Demain, des conditions climatiques inédites, déplaceront violemment des populations et bouleverseront tous les canons du développement, tous les fondements des positions acquises.

C'est en cela que la période à la fois ressemble et s'écarte de la précédente : ceux-là partirent, inconscients peut-être, mais la fleur au fusil ; nous restons pétrifiés devant un challenge bien plus engageant. Mais identiquement, on dira plus tard, que ce fut alors l'instant de la croisée parce qu'aujourd'hui comme hier, plus rien ,définitivement, ne sera plus comme avant.

Au fond nous ne cessons de nous inventer un âge d'or qui nous permette de supporter les affres du quotidien. 1919 ne sera pas joyeux longtemps et c'est bien l'entre-deux-guerres qui nomma Belle-Epoque ce qui l'avait précédé. Nous n'avons de cesse de nommer Trente Glorieuses cette période de forte croissance qui est pourtant rentrée depuis longtemps dans l'histoire quoiqu'elle demeure le canon inconscient de nos projets politiques.

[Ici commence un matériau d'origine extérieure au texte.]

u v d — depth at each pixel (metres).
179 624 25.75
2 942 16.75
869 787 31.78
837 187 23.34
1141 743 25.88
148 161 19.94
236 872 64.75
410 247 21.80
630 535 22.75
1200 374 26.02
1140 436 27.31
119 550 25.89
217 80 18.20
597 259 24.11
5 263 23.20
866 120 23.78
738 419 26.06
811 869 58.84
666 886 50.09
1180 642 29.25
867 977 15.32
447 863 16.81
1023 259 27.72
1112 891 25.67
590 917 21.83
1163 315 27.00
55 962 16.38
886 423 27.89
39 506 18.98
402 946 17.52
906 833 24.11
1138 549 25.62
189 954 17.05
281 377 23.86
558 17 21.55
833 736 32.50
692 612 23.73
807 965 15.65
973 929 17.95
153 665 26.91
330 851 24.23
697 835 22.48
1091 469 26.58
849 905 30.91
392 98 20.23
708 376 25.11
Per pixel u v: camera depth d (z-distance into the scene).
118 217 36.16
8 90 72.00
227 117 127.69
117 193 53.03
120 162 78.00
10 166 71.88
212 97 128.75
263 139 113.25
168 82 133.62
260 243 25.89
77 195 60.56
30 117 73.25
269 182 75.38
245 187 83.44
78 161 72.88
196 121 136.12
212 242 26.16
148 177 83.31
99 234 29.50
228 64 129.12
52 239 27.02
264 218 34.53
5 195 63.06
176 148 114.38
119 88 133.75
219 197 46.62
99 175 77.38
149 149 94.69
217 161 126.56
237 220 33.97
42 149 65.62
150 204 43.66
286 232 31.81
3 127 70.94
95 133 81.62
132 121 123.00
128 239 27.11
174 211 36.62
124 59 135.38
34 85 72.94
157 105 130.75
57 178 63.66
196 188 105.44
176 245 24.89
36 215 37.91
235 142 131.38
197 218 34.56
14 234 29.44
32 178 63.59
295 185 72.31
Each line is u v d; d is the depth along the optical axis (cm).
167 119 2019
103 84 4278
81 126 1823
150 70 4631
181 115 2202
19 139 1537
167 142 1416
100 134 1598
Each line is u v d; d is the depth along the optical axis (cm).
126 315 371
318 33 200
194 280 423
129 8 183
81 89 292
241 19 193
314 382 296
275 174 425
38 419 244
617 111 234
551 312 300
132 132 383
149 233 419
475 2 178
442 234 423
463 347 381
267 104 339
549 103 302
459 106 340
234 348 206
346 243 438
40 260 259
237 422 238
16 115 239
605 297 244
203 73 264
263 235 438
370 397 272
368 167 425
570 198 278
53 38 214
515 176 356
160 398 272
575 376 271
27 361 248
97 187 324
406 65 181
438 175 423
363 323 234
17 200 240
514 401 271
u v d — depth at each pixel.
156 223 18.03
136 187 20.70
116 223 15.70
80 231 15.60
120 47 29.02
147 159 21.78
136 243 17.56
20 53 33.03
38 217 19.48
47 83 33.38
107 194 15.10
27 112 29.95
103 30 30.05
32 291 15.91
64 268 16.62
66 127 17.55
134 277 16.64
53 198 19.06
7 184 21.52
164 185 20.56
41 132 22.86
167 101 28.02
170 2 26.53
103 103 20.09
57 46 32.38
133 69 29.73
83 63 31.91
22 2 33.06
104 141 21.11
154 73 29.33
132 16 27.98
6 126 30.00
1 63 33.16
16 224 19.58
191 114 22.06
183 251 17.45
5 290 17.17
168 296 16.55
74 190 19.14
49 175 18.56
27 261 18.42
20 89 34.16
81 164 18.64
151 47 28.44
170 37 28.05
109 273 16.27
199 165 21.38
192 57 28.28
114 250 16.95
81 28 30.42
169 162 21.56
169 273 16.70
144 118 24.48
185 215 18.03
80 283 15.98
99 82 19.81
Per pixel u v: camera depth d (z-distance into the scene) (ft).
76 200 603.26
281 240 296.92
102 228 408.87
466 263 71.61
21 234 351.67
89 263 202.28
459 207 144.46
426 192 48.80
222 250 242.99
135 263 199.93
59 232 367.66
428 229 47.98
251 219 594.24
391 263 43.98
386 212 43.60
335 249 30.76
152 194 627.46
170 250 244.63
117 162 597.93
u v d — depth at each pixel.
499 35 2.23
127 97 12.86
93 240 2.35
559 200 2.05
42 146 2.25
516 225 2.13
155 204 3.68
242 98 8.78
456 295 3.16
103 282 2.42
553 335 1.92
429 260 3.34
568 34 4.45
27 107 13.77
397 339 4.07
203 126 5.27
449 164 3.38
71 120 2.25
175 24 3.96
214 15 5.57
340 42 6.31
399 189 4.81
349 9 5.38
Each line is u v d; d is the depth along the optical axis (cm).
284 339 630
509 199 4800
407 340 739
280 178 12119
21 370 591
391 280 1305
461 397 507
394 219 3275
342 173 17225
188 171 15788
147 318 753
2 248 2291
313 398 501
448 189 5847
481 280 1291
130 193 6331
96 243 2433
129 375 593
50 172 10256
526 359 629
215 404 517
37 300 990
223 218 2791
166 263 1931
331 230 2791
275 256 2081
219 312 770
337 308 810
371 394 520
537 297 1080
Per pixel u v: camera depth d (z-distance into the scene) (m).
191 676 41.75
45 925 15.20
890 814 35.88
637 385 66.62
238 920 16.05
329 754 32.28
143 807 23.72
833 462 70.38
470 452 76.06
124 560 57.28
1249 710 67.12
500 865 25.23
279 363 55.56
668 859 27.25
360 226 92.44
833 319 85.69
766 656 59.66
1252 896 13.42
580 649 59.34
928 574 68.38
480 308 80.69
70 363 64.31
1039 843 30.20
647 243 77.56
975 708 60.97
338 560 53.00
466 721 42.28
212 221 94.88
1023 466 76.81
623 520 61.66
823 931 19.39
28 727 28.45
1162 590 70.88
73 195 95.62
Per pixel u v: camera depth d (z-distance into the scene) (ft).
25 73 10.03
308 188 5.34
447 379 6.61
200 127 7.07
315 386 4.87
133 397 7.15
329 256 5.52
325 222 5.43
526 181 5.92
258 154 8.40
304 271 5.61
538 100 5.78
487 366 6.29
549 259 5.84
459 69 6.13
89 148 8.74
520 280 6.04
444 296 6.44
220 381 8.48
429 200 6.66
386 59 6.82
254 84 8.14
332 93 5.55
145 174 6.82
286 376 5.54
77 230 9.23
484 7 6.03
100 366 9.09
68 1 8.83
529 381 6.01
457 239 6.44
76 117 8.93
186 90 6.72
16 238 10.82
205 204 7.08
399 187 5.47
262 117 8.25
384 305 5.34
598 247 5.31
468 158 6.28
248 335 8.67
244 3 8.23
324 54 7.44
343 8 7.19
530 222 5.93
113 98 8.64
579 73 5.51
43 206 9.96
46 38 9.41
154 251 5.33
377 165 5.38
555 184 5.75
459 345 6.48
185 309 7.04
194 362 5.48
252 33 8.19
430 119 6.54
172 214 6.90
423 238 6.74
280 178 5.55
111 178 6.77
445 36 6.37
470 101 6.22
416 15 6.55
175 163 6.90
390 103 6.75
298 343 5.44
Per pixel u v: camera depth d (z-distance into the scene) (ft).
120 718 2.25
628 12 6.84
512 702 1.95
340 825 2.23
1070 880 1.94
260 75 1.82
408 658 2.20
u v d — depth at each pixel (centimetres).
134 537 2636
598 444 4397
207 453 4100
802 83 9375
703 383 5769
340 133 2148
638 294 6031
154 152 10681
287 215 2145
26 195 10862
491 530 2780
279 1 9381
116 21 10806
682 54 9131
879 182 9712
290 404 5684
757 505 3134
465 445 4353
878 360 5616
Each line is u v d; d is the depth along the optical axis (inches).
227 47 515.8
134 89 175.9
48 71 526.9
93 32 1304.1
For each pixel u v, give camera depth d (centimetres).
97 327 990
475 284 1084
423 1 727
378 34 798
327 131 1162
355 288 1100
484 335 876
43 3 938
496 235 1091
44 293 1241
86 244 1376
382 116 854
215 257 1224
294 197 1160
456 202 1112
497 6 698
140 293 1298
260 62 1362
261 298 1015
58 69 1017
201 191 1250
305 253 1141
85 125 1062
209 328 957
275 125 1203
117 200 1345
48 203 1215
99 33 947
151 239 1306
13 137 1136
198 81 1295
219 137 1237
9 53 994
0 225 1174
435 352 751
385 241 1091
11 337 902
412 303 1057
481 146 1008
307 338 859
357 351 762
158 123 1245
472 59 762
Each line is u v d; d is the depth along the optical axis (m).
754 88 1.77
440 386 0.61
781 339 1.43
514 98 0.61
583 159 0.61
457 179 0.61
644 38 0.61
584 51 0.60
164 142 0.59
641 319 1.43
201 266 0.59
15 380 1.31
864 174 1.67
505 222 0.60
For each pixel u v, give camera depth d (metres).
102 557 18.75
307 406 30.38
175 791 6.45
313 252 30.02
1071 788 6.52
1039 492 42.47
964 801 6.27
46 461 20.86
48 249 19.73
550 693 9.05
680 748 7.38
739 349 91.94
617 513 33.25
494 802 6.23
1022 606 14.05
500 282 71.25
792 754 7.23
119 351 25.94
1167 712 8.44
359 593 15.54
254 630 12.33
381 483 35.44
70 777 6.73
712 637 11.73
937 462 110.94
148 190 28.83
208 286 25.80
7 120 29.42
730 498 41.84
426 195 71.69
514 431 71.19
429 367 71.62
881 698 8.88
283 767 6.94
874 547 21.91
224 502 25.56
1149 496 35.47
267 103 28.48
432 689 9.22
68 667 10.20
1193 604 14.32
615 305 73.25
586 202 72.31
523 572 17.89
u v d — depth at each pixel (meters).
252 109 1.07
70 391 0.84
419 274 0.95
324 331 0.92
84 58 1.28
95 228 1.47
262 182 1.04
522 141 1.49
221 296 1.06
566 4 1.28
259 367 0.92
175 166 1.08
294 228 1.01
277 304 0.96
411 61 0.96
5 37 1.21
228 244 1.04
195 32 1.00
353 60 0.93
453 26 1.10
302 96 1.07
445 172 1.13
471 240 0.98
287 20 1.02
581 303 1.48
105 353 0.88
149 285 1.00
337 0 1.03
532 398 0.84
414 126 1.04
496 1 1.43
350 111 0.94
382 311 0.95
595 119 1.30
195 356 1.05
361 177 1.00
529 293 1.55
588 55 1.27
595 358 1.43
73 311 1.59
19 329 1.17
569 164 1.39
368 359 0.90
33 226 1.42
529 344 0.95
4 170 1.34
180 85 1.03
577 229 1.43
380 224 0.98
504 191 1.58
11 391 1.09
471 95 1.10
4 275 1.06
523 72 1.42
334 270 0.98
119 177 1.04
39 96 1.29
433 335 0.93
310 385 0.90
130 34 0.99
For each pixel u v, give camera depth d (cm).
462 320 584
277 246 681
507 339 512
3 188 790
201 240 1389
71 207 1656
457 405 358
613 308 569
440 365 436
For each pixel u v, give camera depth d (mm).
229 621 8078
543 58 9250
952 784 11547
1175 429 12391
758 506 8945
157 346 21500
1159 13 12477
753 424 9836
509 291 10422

Les crises le disent, qui ne sont pas seulement des passages ou des croisées ; l'usage du terme en médecine le confirme : elles sont un apex, et si la tension peut faire que l'organisme s'en remette ou non, elle ne peut faire qu'on en revienne jamais au statu quo ante.

Les hommes de 14 vécurent les derniers instants du siècle et ne le savaient pas ; nous vivons les nôtres et avons d'autant moins d'excuse que nous ne l'ignorons pas !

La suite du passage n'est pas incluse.